Task objective:
In the entries below, find the line with "ring mcp: (1043, 1294)" and print exactly every line from there up to and including the line with "pinky tip: (1034, 1429)", with no other lines.

┏━━

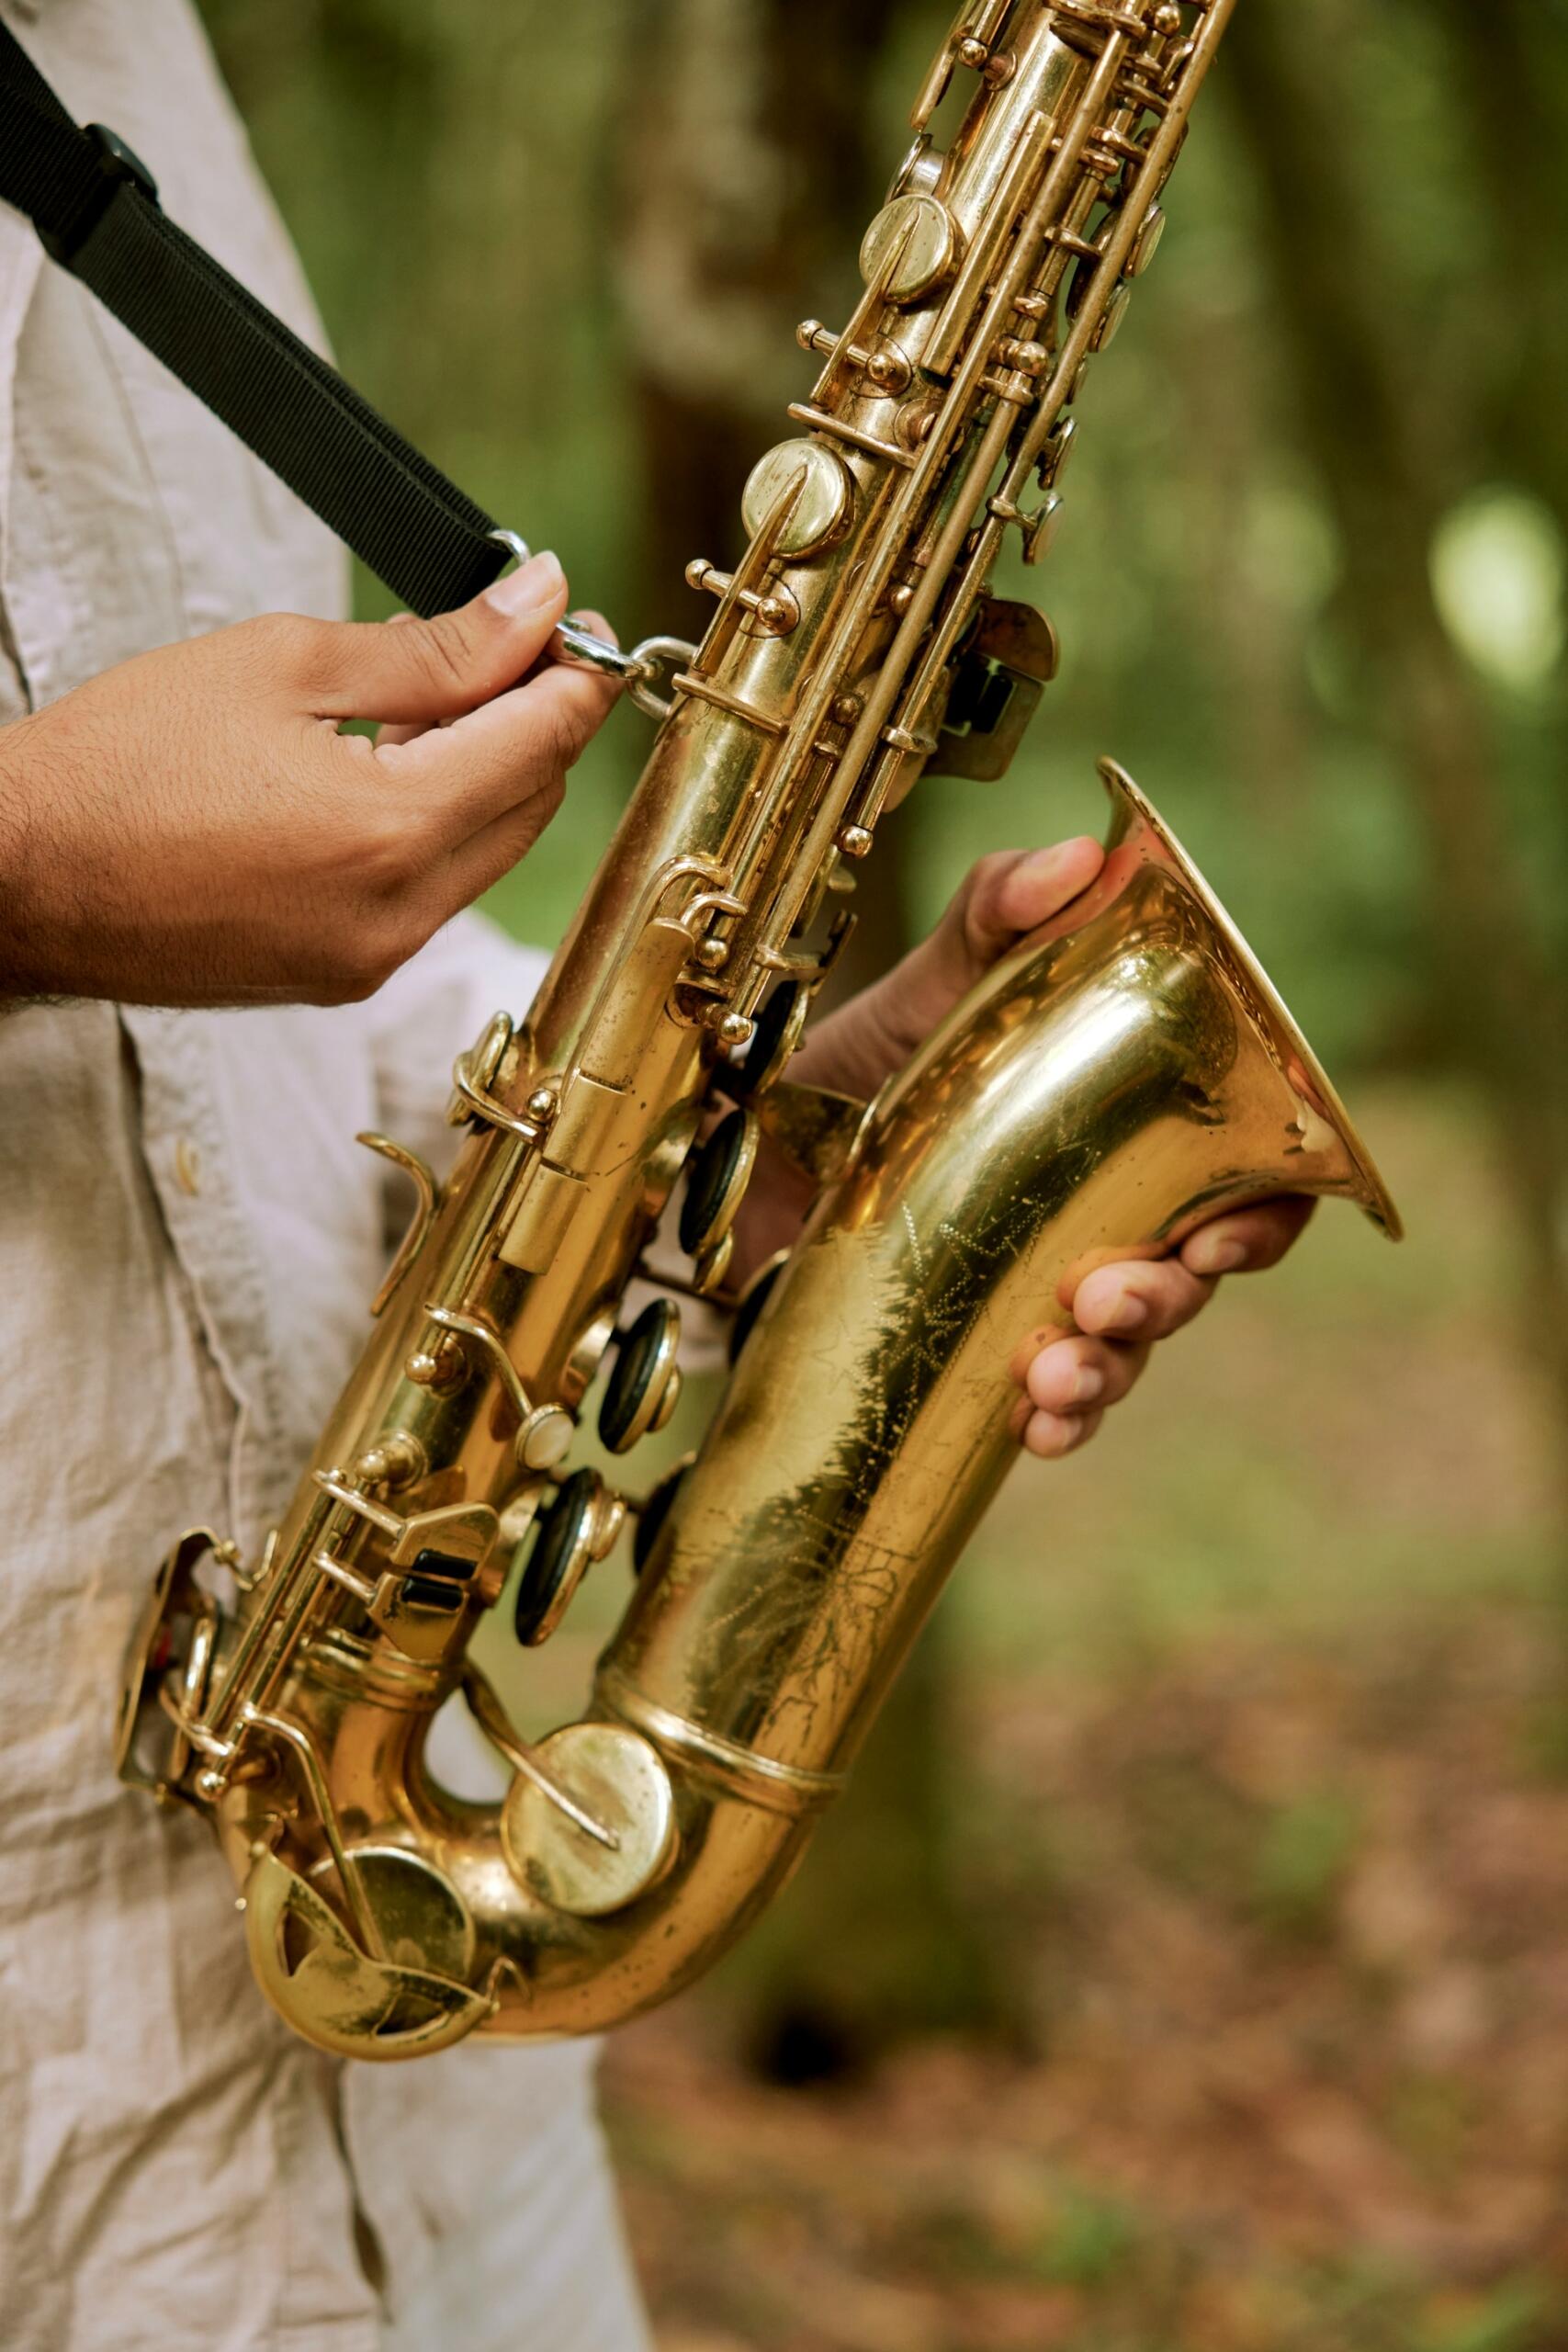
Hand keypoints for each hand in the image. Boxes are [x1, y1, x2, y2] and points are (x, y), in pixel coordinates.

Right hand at [0, 551, 616, 1008]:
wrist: (17, 874)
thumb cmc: (119, 763)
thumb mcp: (283, 665)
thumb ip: (434, 648)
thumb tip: (536, 605)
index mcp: (389, 832)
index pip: (541, 744)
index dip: (575, 674)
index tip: (582, 624)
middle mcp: (397, 916)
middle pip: (530, 806)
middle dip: (538, 721)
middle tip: (516, 646)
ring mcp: (372, 960)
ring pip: (486, 855)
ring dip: (487, 775)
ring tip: (432, 700)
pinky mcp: (341, 978)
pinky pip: (429, 895)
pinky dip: (433, 829)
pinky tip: (387, 771)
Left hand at [740, 839, 1312, 1456]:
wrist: (729, 1172)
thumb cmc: (841, 1078)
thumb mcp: (913, 994)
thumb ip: (991, 918)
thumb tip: (1079, 857)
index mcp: (1121, 1133)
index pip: (1242, 1179)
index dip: (1267, 1214)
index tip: (1225, 1235)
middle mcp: (1101, 1219)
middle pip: (1192, 1277)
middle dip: (1169, 1299)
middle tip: (1105, 1296)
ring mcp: (1043, 1294)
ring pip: (1127, 1350)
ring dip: (1112, 1370)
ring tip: (1054, 1373)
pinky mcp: (978, 1356)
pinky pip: (1051, 1411)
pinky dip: (1060, 1426)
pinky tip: (1034, 1429)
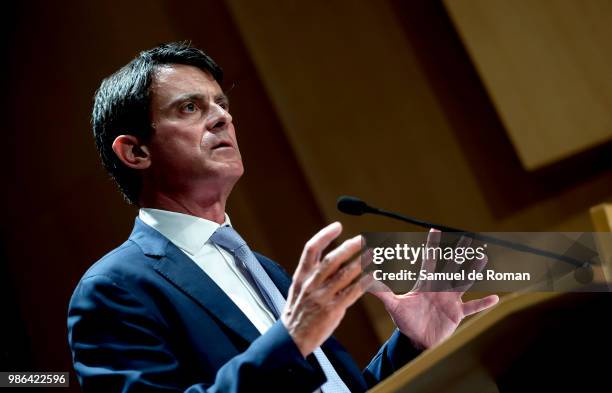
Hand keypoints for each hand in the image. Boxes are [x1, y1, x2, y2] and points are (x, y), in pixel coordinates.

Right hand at [282, 222, 372, 356]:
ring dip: (362, 261)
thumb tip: (332, 258)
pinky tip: (374, 274)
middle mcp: (311, 284)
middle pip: (332, 259)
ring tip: (374, 253)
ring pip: (345, 274)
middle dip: (349, 246)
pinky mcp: (332, 310)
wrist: (292, 338)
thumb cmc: (298, 312)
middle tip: (363, 238)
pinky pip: (352, 292)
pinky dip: (365, 282)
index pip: (311, 249)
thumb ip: (312, 273)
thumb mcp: (298, 288)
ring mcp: (322, 297)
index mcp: (301, 276)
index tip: (337, 226)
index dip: (324, 235)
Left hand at [370, 229, 498, 349]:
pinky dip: (483, 303)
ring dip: (473, 271)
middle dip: (459, 252)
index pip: (429, 260)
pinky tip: (495, 297)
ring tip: (483, 258)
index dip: (431, 245)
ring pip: (464, 282)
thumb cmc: (405, 321)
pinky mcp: (457, 314)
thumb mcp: (393, 305)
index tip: (434, 228)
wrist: (416, 340)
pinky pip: (473, 307)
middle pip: (451, 266)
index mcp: (425, 283)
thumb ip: (381, 291)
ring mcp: (450, 300)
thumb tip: (366, 279)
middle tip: (469, 237)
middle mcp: (440, 288)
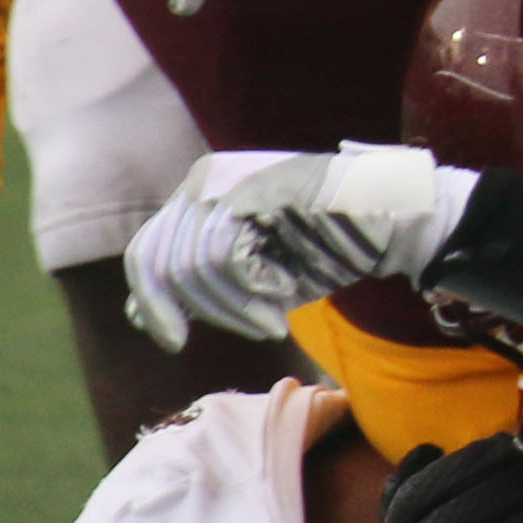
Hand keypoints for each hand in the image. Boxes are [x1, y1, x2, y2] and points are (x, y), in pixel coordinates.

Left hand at [126, 142, 461, 350]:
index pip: (145, 254)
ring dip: (235, 310)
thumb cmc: (320, 247)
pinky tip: (282, 299)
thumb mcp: (249, 277)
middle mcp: (204, 180)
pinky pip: (227, 258)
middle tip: (251, 330)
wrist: (388, 221)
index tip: (174, 343)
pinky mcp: (258, 191)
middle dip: (205, 312)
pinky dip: (253, 294)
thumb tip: (135, 315)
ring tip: (271, 321)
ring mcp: (230, 181)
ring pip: (196, 266)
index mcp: (196, 195)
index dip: (152, 305)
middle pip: (162, 264)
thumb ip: (197, 289)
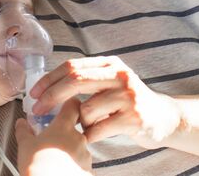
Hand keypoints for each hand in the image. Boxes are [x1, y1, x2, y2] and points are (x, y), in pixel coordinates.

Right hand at [15, 98, 91, 175]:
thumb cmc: (38, 167)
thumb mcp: (25, 146)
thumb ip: (23, 131)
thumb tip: (21, 122)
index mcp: (64, 126)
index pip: (74, 104)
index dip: (68, 104)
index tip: (61, 107)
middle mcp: (79, 138)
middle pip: (76, 127)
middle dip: (65, 132)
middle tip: (52, 138)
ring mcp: (86, 155)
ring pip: (79, 146)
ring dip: (69, 148)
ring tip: (55, 158)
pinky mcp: (88, 170)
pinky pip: (81, 162)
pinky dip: (73, 164)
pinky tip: (62, 169)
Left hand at [30, 56, 182, 144]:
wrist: (164, 117)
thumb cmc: (128, 101)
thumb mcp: (110, 82)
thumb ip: (87, 79)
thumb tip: (47, 87)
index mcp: (110, 64)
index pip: (72, 66)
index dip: (49, 79)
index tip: (34, 92)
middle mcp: (120, 75)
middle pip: (76, 81)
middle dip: (51, 96)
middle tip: (37, 109)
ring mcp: (128, 96)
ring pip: (86, 110)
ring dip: (80, 122)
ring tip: (90, 124)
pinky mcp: (133, 118)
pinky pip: (97, 129)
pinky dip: (90, 135)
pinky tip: (96, 134)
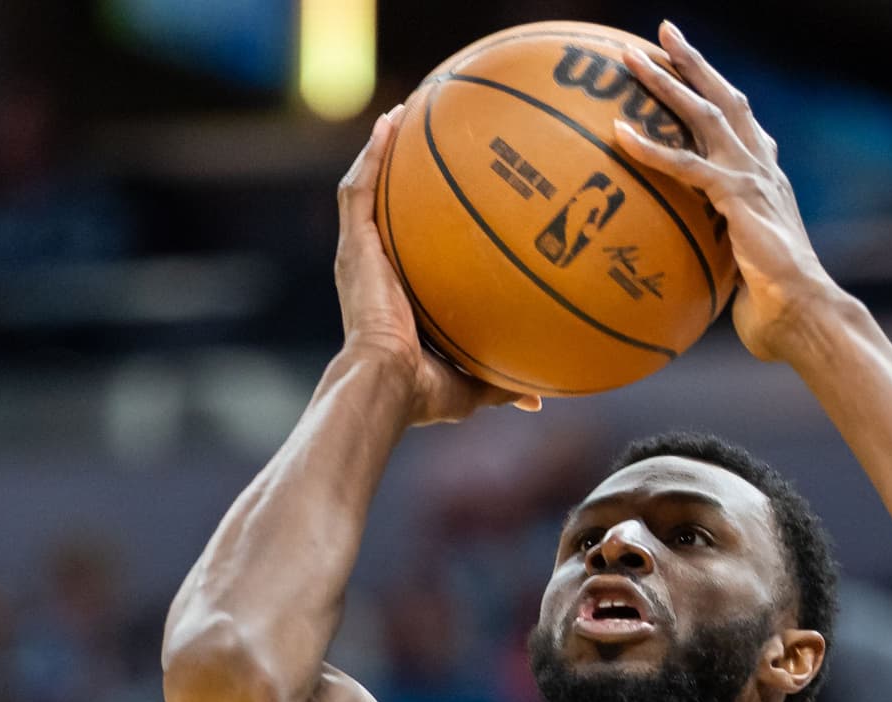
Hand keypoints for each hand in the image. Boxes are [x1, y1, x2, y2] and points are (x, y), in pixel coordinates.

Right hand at [336, 107, 539, 423]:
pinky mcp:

┗━━

Your solution:
ring mcp: (1043, 1294)
ring pip: (1127, 1350)
ring dip: (1112, 1370)
ring tip: (1054, 1373)
pinky mcp: (978, 1356)
pinky pip: (1051, 1411)
pinky dip: (1060, 1426)
pinky tip: (1034, 1429)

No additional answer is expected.